- PROBLEM TO SOLVE
Please return only the lines from the one holding "对于三至六年级的小学生来说，如果处理不好他们的兴趣所" through the one holding "由 Typecho 强力驱动.", exactly as they appear in the records below, both ends included.

- Collected data
····················

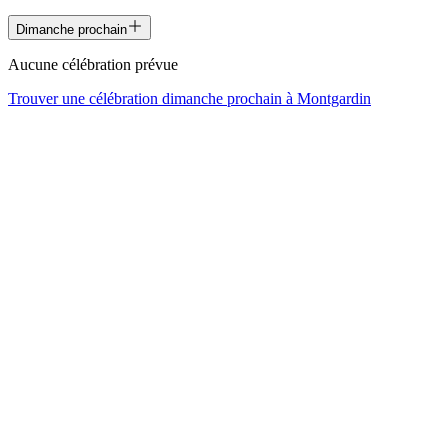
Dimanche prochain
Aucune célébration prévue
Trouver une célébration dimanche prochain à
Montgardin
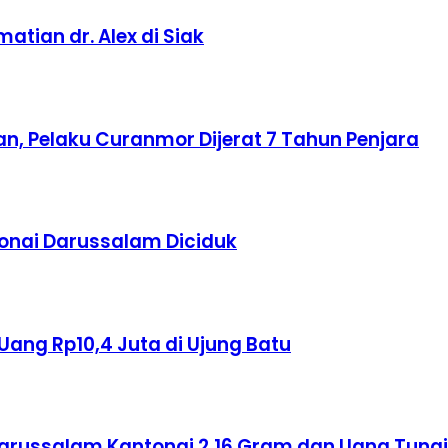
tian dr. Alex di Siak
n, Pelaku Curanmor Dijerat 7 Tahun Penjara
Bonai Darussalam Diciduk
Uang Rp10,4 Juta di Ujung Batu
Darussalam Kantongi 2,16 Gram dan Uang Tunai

····················

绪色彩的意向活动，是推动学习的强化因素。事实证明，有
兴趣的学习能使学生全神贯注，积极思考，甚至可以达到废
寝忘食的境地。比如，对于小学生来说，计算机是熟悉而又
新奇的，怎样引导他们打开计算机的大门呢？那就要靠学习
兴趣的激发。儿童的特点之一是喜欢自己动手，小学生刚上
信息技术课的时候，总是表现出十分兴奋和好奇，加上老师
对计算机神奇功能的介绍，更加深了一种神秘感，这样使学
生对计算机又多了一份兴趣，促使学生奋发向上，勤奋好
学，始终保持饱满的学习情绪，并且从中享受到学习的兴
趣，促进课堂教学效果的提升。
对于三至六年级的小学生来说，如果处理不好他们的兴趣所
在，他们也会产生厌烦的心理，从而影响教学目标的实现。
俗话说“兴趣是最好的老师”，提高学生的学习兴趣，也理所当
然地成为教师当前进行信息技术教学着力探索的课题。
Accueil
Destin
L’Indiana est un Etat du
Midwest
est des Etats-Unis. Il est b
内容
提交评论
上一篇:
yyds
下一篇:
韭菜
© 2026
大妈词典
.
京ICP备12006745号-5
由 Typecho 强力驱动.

····················

- RESULT
对于三至六年级的小学生来说，如果处理不好他们的兴趣所
在，他们也会产生厌烦的心理，从而影响教学目标的实现。
俗话说“兴趣是最好的老师”，提高学生的学习兴趣，也理所当
然地成为教师当前进行信息技术教学着力探索的课题。
Accueil
Destin
L’Indiana est un Etat du
Midwest
est des Etats-Unis. Il est b
内容
提交评论
上一篇:
yyds
下一篇:
韭菜
© 2026
大妈词典
.
京ICP备12006745号-5
由 Typecho 强力驱动.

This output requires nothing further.